WRITTEN TASK 1:
Answer these from the thread:
(a) What kind of board is the PCB, and what brand of TV is it for?
(b) What problem did Basementgeek report?
(c) According to Done_Fishin, what is the item the arrow points to?

(PASSAGE SHOWN Opens)

# Can anyone identify this?



## Ddraig (Jul 10, 2009)

Howdy,

I've been trying to figure out what this is on this PCB. The PCB is a power board for a Sharp TV.

This one: https://encrypted.google.com/search?hl=en&q=qpwbfe333wjn2+&aq=f&aqi=&aql=&oq=&gs_rfai=

Here is an image with an arrow pointing to the item I can't quite identify. It looks like a transformer but I'm not exactly sure. 
https://doc-0k-1s-docs.googleuserco...7925024&hash=6oatf7433vvlqotdhqf110k7insh7jmk


Thanks,
Ddraig


----------



## Basementgeek (Feb 7, 2005)

Link is bad.

BG


----------



## Ddraig (Jul 10, 2009)

Which one? 

How about this one? https://docs.google.com/leaf?id=0B-YWUnb2xBZoYjdjMWUzYWEtYzE3MS00NDNmLWE3Y2ItZTdhZGI0MGEzOWQy&hl=en


----------



## Done_Fishin (Oct 10, 2006)

it's a choke that is part of the line filter. 

it comprises two windings in parallel, one on the phase input, one on the neutral input & (along with capacitors on the same circuit) filters out unwanted frequencies from the incoming power line and those created by the switch mode power supply from being injected upline onto the electricity supply.

Because the windings are in parallel, any electrical noise that tries to pass through it and is present on both windings is zeroed ..


----------



## Ddraig (Jul 10, 2009)

(PASSAGE SHOWN Closes)
(WORKING DATA Opens)

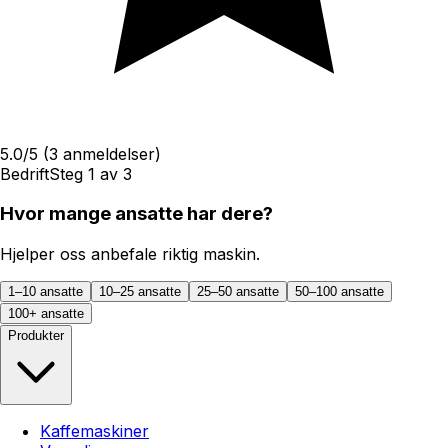
5.0
/5
(
3
anmeldelser)
Bedrift
Steg
1
av
3
Hvor mange ansatte har dere?
Hjelper oss anbefale riktig maskin.
1–10 ansatte
10–25 ansatte
25–50 ansatte
50–100 ansatte
100+ ansatte
Produkter
Kaffemaskiner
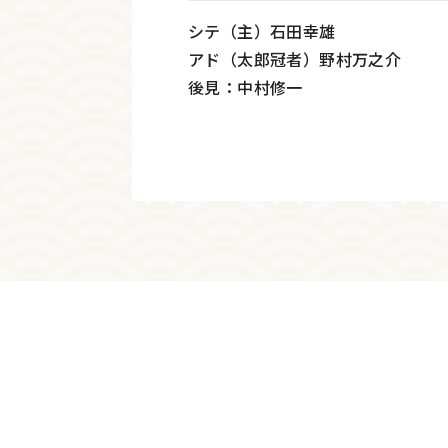
シテ（主）石田幸雄
アド（太郎冠者）野村万之介
後見：中村修一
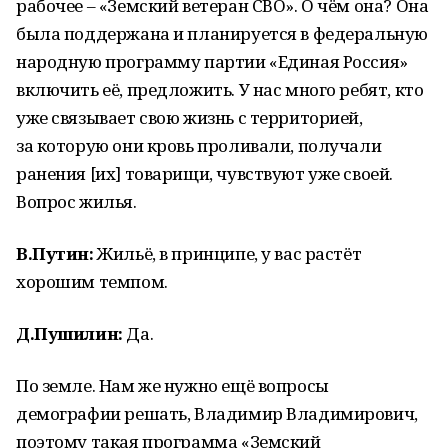
рабочее – «Земский ветеран СВО». О чём она? Она
была поддержана и планируется в федеральную
народную программу партии «Единая Россия»
включить её, предложить. У нас много ребят, кто
уже связывает свою жизнь с территорией,
за которую они кровь проливали, получали
ранения [их] товарищи, чувствуют уже своей.
Вопрос жилья.
В.Путин:
Жильё, в принципе, у вас растёт
хорошим темпом.
Д.Пушилин:
Да.
По земле. Нам же нужно ещё вопросы
демографии решать, Владимир Владимирович,
поэтому такая программа «Земский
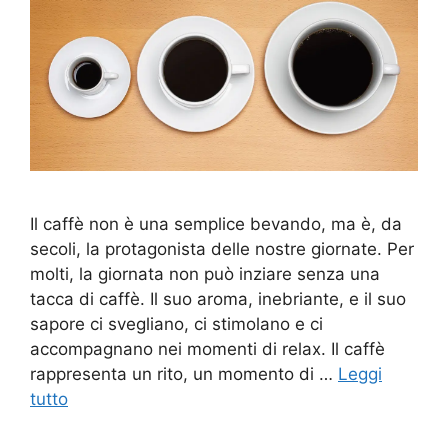
Il caffè non è una semplice bevando, ma è, da
secoli, la protagonista delle nostre giornate. Per
molti, la giornata non può inziare senza una
tacca di caffè. Il suo aroma, inebriante, e il suo
sapore ci svegliano, ci stimolano e ci
accompagnano nei momenti di relax. Il caffè
rappresenta un rito, un momento di …
Leggi
tutto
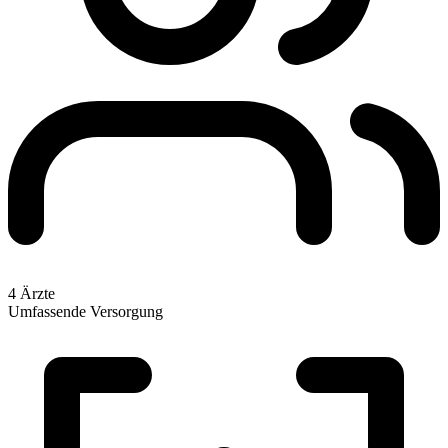
4 Ärzte
Umfassende Versorgung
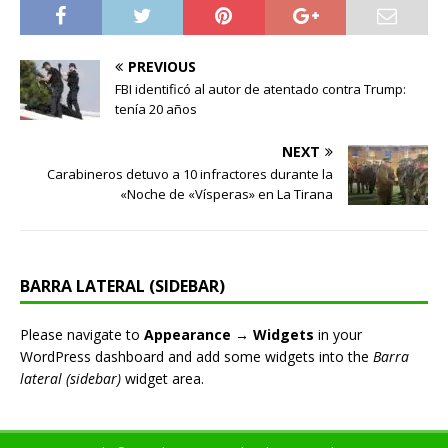
PREVIOUS
FBI identificó al autor de atentado contra Trump:
tenía 20 años
NEXT
Carabineros detuvo a 10 infractores durante la
«Noche de «Vísperas» en La Tirana
BARRA LATERAL (SIDEBAR)
Please navigate to
Appearance → Widgets
in your
WordPress dashboard and add some widgets into the
Barra
lateral (sidebar)
widget area.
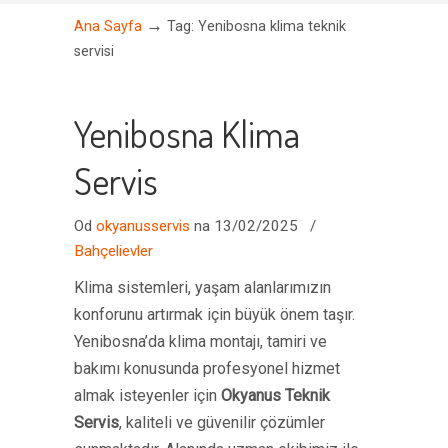
→
Ana Sayfa
Tag: Yenibosna klima teknik
servisi
Yenibosna Klima
Servis
Od
okyanusservis
na 13/02/2025
/
Bahçelievler
Klima sistemleri, yaşam alanlarımızın
konforunu artırmak için büyük önem taşır.
Yenibosna’da klima montajı, tamiri ve
bakımı konusunda profesyonel hizmet
almak isteyenler için
Okyanus Teknik
Servis
, kaliteli ve güvenilir çözümler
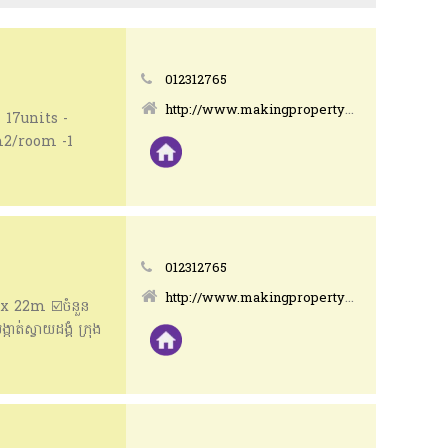
012312765
http://www.makingpropertyeasy.com
 17units -
m2/room -1
otal land size
012312765
http://www.makingpropertyeasy.com
x 22m ☑️ចំនួន
ាត់ស្វាយដង្គំ ក្រុង
ficial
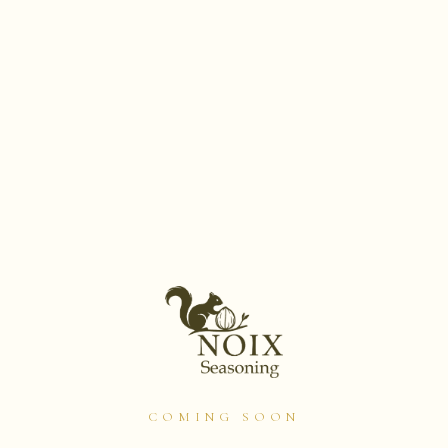
COMING SOON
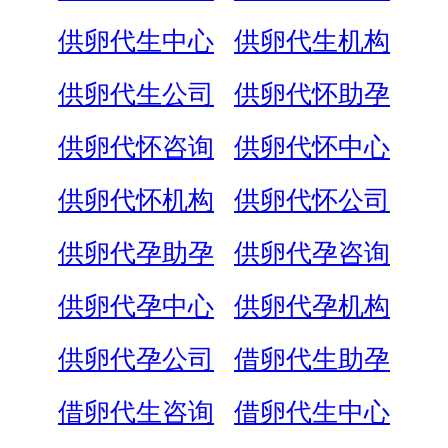
供卵代生中心
供卵代生机构
供卵代生公司
供卵代怀助孕
供卵代怀咨询
供卵代怀中心
供卵代怀机构
供卵代怀公司
供卵代孕助孕
供卵代孕咨询
供卵代孕中心
供卵代孕机构
供卵代孕公司
借卵代生助孕
借卵代生咨询
借卵代生中心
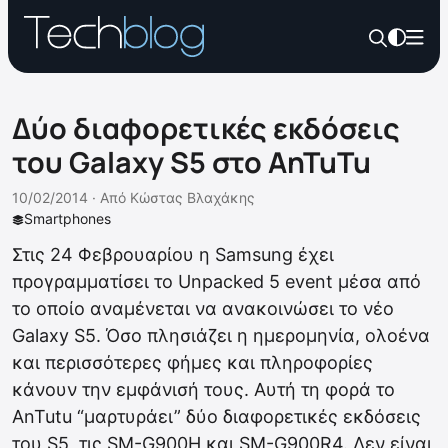
Δύο διαφορετικές εκδόσεις
του Galaxy S5 στο AnTuTu
10/02/2014 ·
Από
Κώστας Βλαχάκης
Smartphones
Στις 24 Φεβρουαρίου η Samsung έχει
προγραμματίσει το Unpacked 5 event μέσα από
το οποίο αναμένεται να ανακοινώσει το νέο
Galaxy S5. Όσο πλησιάζει η ημερομηνία, ολοένα
και περισσότερες φήμες και πληροφορίες
κάνουν την εμφάνισή τους. Αυτή τη φορά το
AnTutu “μαρτυράει” δύο διαφορετικές εκδόσεις
του S5, τις SM-G900H και SM-G900R4. Δεν είναι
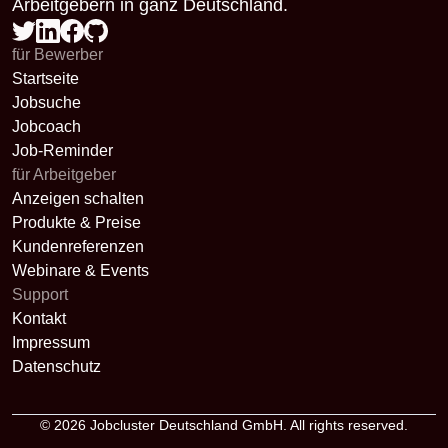
Arbeitgebern in ganz Deutschland.
für Bewerber
Startseite
Jobsuche
Jobcoach
Job-Reminder
für Arbeitgeber
Anzeigen schalten
Produkte & Preise
Kundenreferenzen
Webinare & Events
Support
Kontakt
Impressum
Datenschutz
© 2026
Jobcluster Deutschland GmbH
. All rights reserved.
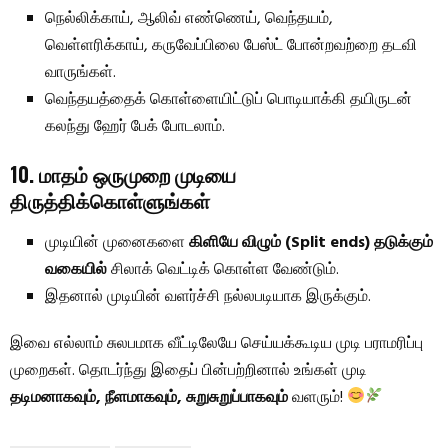
நெல்லிக்காய், ஆலிவ் எண்ணெய், வெந்தயம்,
வெள்ளரிக்காய், கருவேப்பிலை பேஸ்ட் போன்றவற்றை தடவி
வாருங்கள்.
வெந்தயத்தைக் கொள்ளையிட்டுப் பொடியாக்கி தயிருடன்
கலந்து ஹேர் பேக் போடலாம்.
10. மாதம் ஒருமுறை முடியை
திருத்திக்கொள்ளுங்கள்
முடியின் முனைகளை
கிளியே விழும் (Split ends) தடுக்கும்
வகையில்
சிலாக் வெட்டிக் கொள்ள வேண்டும்.
இதனால் முடியின் வளர்ச்சி நல்லபடியாக இருக்கும்.
இவை எல்லாம் சுலபமாக வீட்டிலேயே செய்யக்கூடிய முடி பராமரிப்பு
முறைகள். தொடர்ந்து இதைப் பின்பற்றினால் உங்கள் முடி
தடிமனாகவும், நீளமாகவும், சுறுசுறுப்பாகவும்
வளரும்!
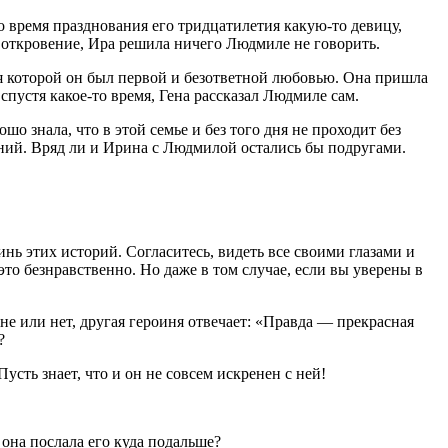
 время празднования его тридцатилетия какую-то девицу,
 откровение, Ира решила ничего Людмиле не говорить.
ля которой он был первой и безответной лю­бовью. Она пришла
спустя какое-то время, Гена рассказал Людмиле сам.
о знала, что в этой семье и без того дня не проходит без
ений. Вряд ли и Ирина с Людмилой остались бы подругами.
ь этих историй. Согласитесь, видеть все своими глазами и
это безнравственно. Но даже в том случае, если вы уверены в
не или нет, другая героиня отвечает: «Правда — прекрасная
?
усть знает, что и он не совсем ис­кренен с ней!
ы она послала его куда подальше?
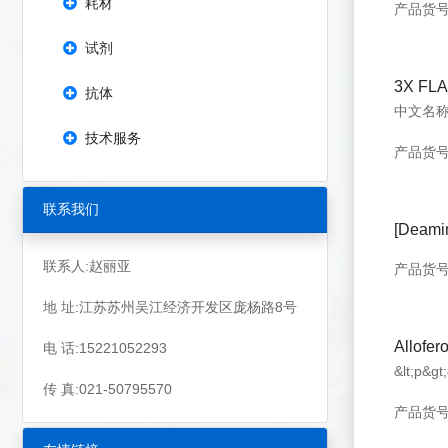
耗材
产品货号：
试剂
3X FL
抗体
技术服务
产品货号：
联系我们
[Deami
联系人:赵丽亚
产品货号：
地 址:江苏苏州吴江经济开发区庞杨路8号
Allof
电 话:15221052293
&lt;p&gt
传 真:021-50795570
产品货号：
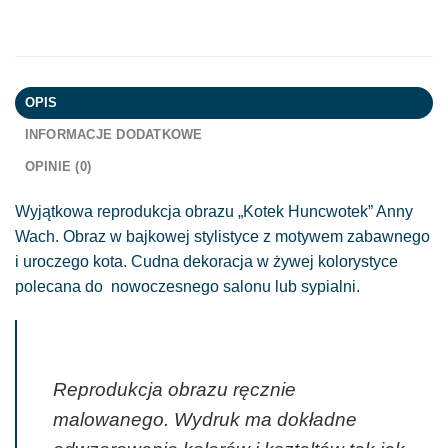
OPIS
INFORMACJE DODATKOWE
OPINIE (0)
Wyjątkowa reprodukcja obrazu „Kotek Huncwotek” Anny
Wach. Obraz w bajkowej stylistyce z motywem zabawnego
i uroczego kota. Cudna dekoracja w żywej kolorystyce
polecana do nowoczesnego salonu lub sypialni.
Reprodukcja obrazu ręcznie
malowanego. Wydruk ma dokładne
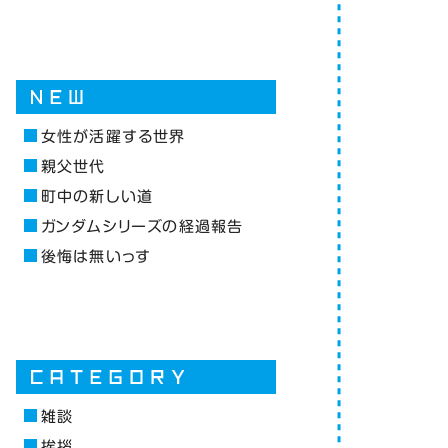
女性が活躍する世界
親父世代
町中の新しい道
ガンダムシリーズの経過報告
後悔は無いっす
雑談
挨拶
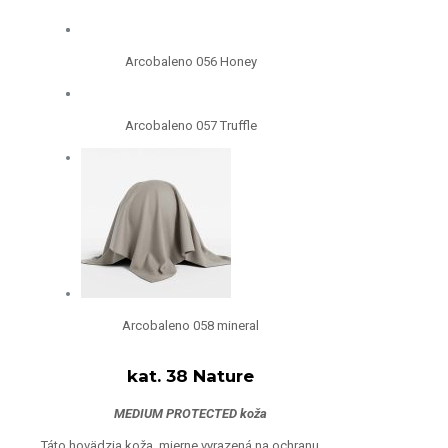
Arcobaleno 056 Honey
Arcobaleno 057 Truffle
Arcobaleno 058 mineral
kat. 38 Nature
MEDIUM PROTECTED koža
Táto hovädzia koža, mierne vyrazená na ochranu,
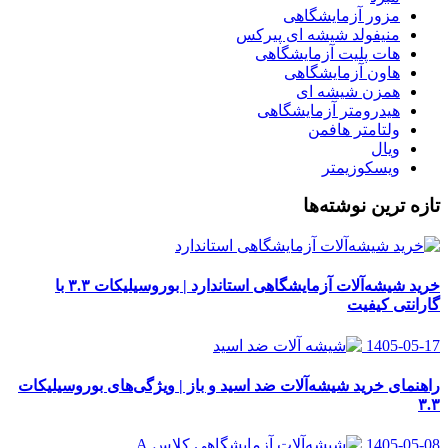
مزور آزمایشگاهی
منیفولد شیشه ای پیرکس
هات پلیت آزمایشگاهی
هاون آزمایشگاهی
همزن شیشه ای
هیدرومتر آزمایشگاهی
ولتامتر هافمن
ویال
ویسکوزیمتر
تازه ترین نوشته‌ها
خرید شیشه‌آلات آزمایشگاهی استاندارد | بوروسیلیکات ۳.۳ با
گارانتی کیفیت
1405-05-17
راهنمای خرید شیشه‌آلات ضد اسید و باز | ویژگی‌های بوروسیلیکات
۳.۳
1405-05-08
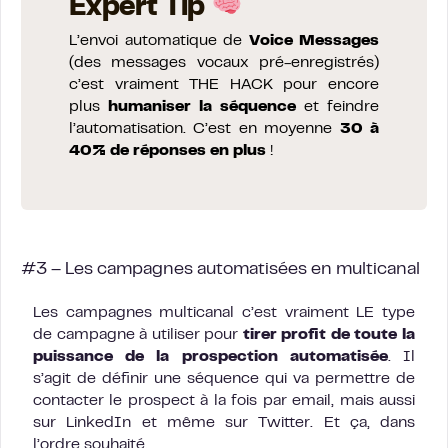
Expert Tip
L’envoi automatique de
Voice Messages
(des messages vocaux pré-enregistrés)
c’est vraiment THE HACK pour encore
plus
humaniser la séquence
et feindre
l’automatisation. C’est en moyenne
30 à
40% de réponses en plus
!
#3 – Les campagnes automatisées en multicanal
Les campagnes multicanal c’est vraiment LE type
de campagne à utiliser pour
tirer profit de toute la
puissance de la prospection automatisée
. Il
s’agit de définir une séquence qui va permettre de
contacter le prospect à la fois par email, mais aussi
sur LinkedIn et même sur Twitter. Et ça, dans
l’ordre souhaité.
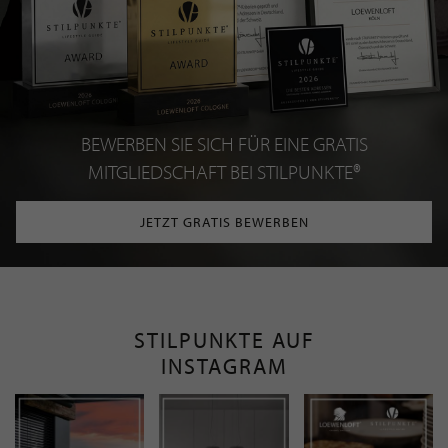
BEWERBEN SIE SICH FÜR EINE GRATIS
MITGLIEDSCHAFT BEI STILPUNKTE®
JETZT GRATIS BEWERBEN
STILPUNKTE AUF
INSTAGRAM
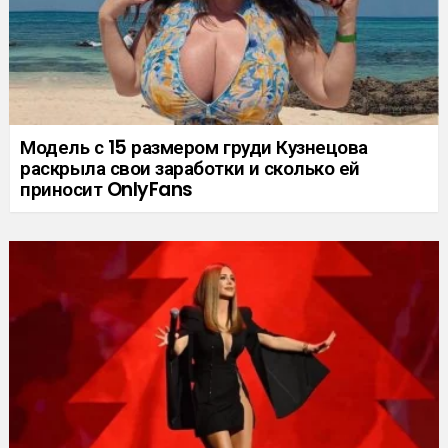
Модель с 15 размером груди Кузнецова
раскрыла свои заработки и сколько ей
приносит OnlyFans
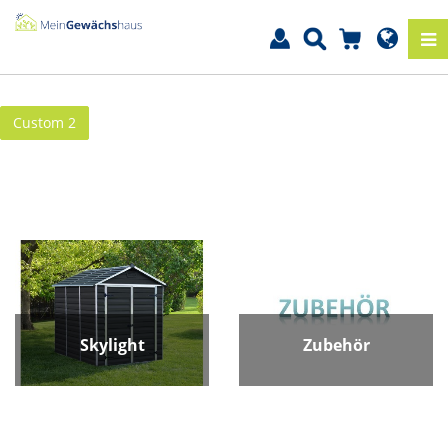
Custom 2
Skylight
Zubehör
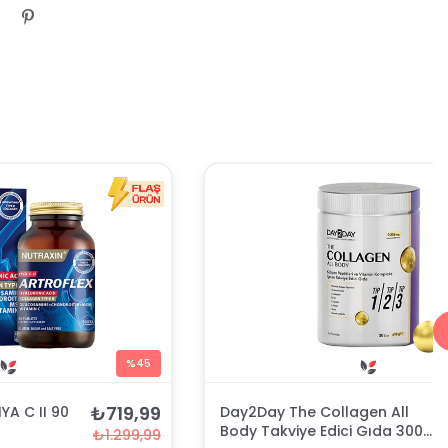
%45
₺719,99
YA C II 90
Day2Day The Collagen All
Body Takviye Edici Gıda 300
₺1.299,99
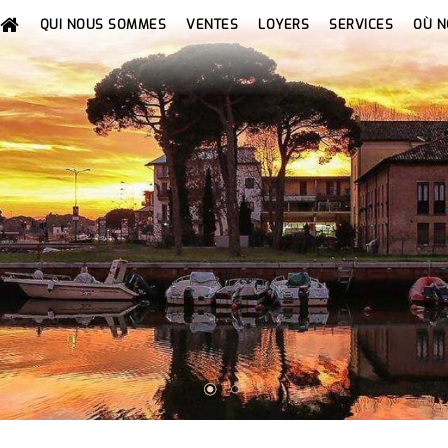
QUI NOUS SOMMES
VENTES
LOYERS
SERVICES
OÙ 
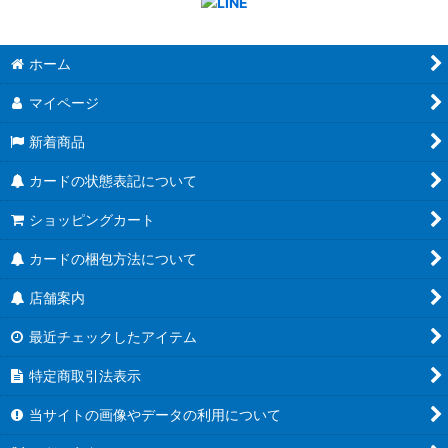
ホーム
マイページ
新着商品
カードの状態表記について
ショッピングカート
カードの梱包方法について
店舗案内
最近チェックしたアイテム
特定商取引法表示
当サイトの画像やデータの利用について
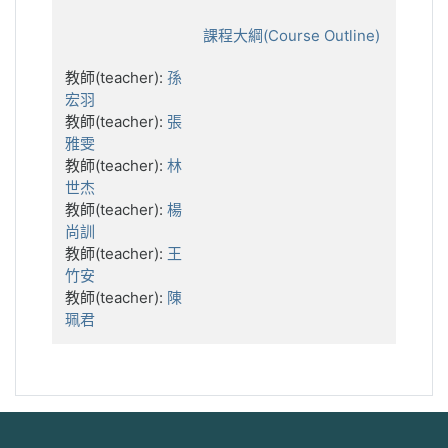
課程大綱(Course Outline)
教師(teacher):
孫
宏羽
教師(teacher):
張
雅雯
教師(teacher):
林
世杰
教師(teacher):
楊
尚訓
教師(teacher):
王
竹安
教師(teacher):
陳
珮君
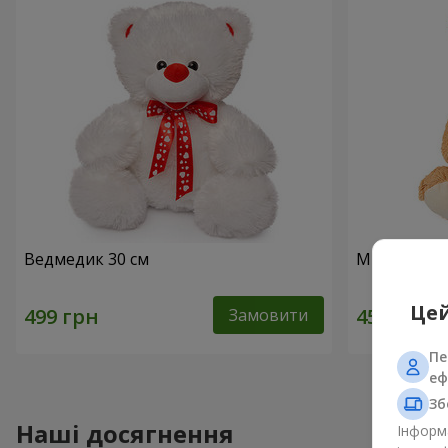
Ведмедик 30 см
Милий ведм
Цей
Замовити
Пе
еф
Зб
Наші досягнення
Інформа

(WORKING DATA Closes)

WRITTEN TASK 2: Return the listing lines unchanged, from the line holding "QUI NOUS SOMMES" through the end of the listing, inclusive. Leave the pictures out.

YOUR RESPONSE 1:
(a) A power board for a Sharp TV.
(b) The link was bad.
(c) A choke that is part of the line filter.

YOUR RESPONSE 2:
QUI NOUS SOMMES
VENTES
LOYERS
SERVICES
OÙ 
ホーム
マイページ
新着商品
カードの状態表記について
ショッピングカート
カードの梱包方法について
店舗案内
最近チェックしたアイテム
特定商取引法表示
当サイトの画像やデータの利用について
課程大綱(Course Outline)
教師(teacher):
孫
宏羽
教師(teacher):
張
雅雯
教師(teacher):
林
世杰
教師(teacher):
楊
尚訓
教師(teacher):
王
竹安
教師(teacher):
陳
珮君
Ведмедик 30 см
Милий ведм
Цей
Замовити
Пе
еф
Зб
Наші досягнення
Інформа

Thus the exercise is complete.